▶ _PAGE EXCERPT_
Warning: This project is in the early stages of prototyping and will be significantly changing over the coming weeks.
To allow EC2 Container Service Task and Service definitions to be used to deploy Pods and Services within Kubernetes.
The preliminary design uses an aggregated extension API to manage a new ECSDeployment resource type.
The ECSDeployment type encapsulates two sub-resources: ECSTask and ECSService. Both of those sub-resources have the identical structure to their AWS ECS counterparts, and can therefore be copy-pasted into the ECSDeployment definition.
An alternative design would be to reference one or more configmaps from the ECSDeployment and read the Service and Task definitions from those configmaps. Users could then leverage the kubectl create configmap --from-file command to avoid having to copy-paste their ECS json/yaml into a ECSDeployment resource. The downside would be a less direct integration with the existing API Machinery. However, these two designs don't have to be mutually exclusive, and the config-map approach may be able to re-use much of the sub-resource approach. Other design proposals are also welcome.

▶ _TASK REQUIREMENTS_
From the ECS-on-Kubernetes design note, list the new resource type and the sub-resources that the preliminary design introduces.

▶ _ENTRIES PROVIDED_
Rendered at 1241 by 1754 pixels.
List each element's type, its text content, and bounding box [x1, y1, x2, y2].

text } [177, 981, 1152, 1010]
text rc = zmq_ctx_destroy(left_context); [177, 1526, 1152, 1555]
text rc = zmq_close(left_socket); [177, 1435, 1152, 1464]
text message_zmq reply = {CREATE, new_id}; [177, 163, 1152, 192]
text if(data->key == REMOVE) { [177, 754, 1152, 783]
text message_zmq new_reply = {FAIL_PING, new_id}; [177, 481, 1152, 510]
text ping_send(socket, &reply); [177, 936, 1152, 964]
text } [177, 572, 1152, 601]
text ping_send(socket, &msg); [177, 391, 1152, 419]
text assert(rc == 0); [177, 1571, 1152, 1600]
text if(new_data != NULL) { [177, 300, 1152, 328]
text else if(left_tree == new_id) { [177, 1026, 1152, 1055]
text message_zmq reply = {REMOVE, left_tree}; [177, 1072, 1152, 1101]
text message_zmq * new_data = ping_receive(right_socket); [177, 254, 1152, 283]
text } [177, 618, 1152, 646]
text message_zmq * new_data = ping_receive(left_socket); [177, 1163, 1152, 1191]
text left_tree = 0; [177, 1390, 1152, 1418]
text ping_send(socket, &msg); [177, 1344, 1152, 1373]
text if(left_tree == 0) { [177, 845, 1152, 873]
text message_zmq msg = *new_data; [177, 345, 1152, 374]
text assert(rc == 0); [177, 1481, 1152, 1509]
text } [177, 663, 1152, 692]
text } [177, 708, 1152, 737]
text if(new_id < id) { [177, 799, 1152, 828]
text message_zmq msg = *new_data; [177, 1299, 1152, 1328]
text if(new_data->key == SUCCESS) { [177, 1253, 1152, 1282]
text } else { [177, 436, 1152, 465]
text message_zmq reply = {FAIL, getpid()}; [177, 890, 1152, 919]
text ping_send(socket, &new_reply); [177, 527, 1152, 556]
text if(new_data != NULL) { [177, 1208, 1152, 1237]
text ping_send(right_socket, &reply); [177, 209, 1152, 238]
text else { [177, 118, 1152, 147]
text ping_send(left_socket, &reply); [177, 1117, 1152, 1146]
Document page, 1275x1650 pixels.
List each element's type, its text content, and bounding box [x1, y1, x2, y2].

▶ _THE COMPLETED TASK_
ECSDeployment (the new resource type), ECSTask and ECSService (its two sub-resources).